John Nachlinger 01:19:05 Yeah, and it doesn't really matter what it is you're talking about. They just have to know who you are. And so like, people listen to the podcast and then I talk to them. They literally to a person and be like, I feel like I already know you because when I do my podcast, I'm just, you know, I curse a lot. I just like, I'm just I'm who I am. And, and it's becomes obvious to people. so the more and more the brand has been building, what's interesting is people call looking for me, but then we're easily able to say, well, he trained all of these people. He, you know, he works with all these people, you know, you're going to be okay. You're going to be. You're going to be great with, you know, this attorney or that attorney or this coach. So, but yeah, I mean, attorneys don't build enough. Don't work on their brand enough. I think it's because we all look at ourselves as attorneys and not as a business owner, somebody who, you know, owns this business and owns this, this brand.
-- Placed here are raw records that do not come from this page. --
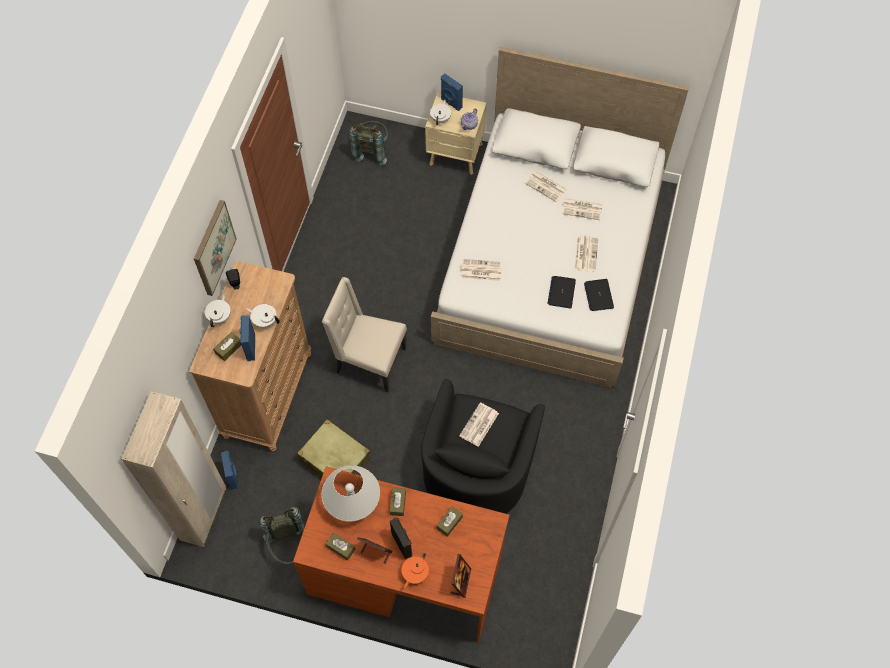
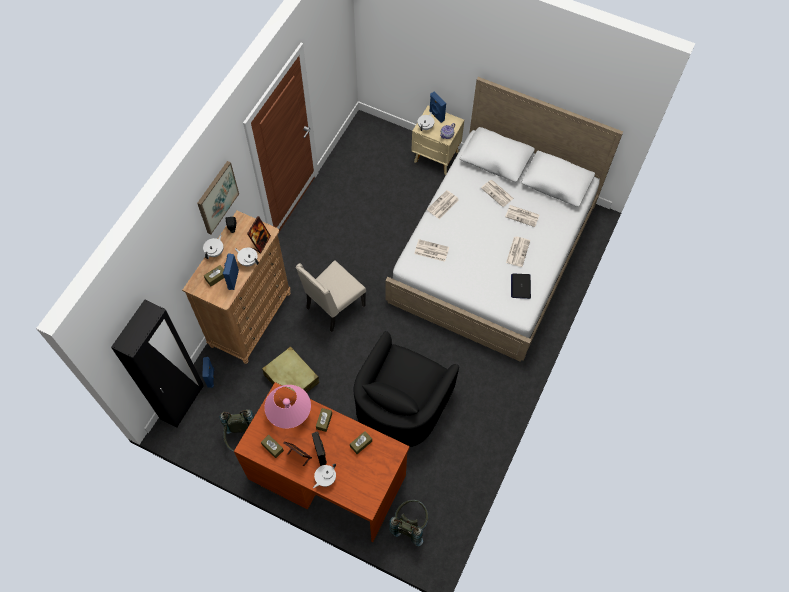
camera: 10 degrees right, 0 degrees up
(204, 514) = (182, 403): beige wardrobe -> black wardrobe
(352, 501) = (289, 413): white table lamp -> pink table lamp
(369, 361) = (334, 307): beige chair -> beige chair turned 75 degrees counterclockwise
(371, 150) = (371, 143): grey backpack -> grey backpack (410, 524)
(414, 574) = (325, 478): orange teapot -> white teapot
(460, 581) = (359, 491): picture frame -> picture frame (261, 243)
(479, 425) = (405, 372): newspaper -> newspaper (442, 205)
(561, 292) = (491, 279): laptop -> none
John Nachlinger 01:20:03 And so, like, I've it's like a shift. I've had to, like, shift my, like, social accounts to be more about me as a brand and not just me putting things on like the company pages and all of those sorts of things. And it's it's a hard shift. It's something that as an attorney, it's just been difficult to to see on my and I won't even talk about. It's not like the personal injury attorneys that have all their fun commercials, which we don't do in new Jersey, but we get Philadelphia and New York media, and I love all of those. But, yeah, it's something that I think more attorneys need to focus in on, you know, building a brand, building a business, and figuring out what it is that you're doing. What is it that you want to do? Yes. We all practice law. Yes, we go to court. Yes, we represent clients. But what is it you're doing? What is it that you really are offering in the world that someone else isn't, or that you're trying to, you know, like.
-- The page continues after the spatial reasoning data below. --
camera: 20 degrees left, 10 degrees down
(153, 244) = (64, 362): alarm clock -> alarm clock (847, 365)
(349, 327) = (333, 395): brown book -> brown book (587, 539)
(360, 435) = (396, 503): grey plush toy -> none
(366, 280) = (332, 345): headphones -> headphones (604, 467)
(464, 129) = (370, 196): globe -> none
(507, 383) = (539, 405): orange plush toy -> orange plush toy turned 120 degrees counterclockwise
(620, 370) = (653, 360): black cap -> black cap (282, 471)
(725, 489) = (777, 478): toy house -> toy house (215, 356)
John Nachlinger 01:20:52 For me, it's really about changing the way people get divorced. So of course, part of that has to be me explaining the journey and why I got to where I am so that people can fully appreciate why this is a better process. And, you know, building that brand is very difficult. I had no idea what I was in for when I started down the road, but it's been it's made me a better person, made me a better an attorney, and it's clarified for me my purpose. And, I wish more attorneys would just, get out from underneath, you know, their cases and all their files and start to really focus on, on, you know, showing the world who they really are as a person.
Tyson Mutrx 01:21:32 I can't think of a better way of ending. we'll talk about the cookie company because I was on my list of things to ask you, but we'll talk about that next time with chat. But thanks for doing this, John, I appreciate it.
John Nachlinger 01:21:40 No problem.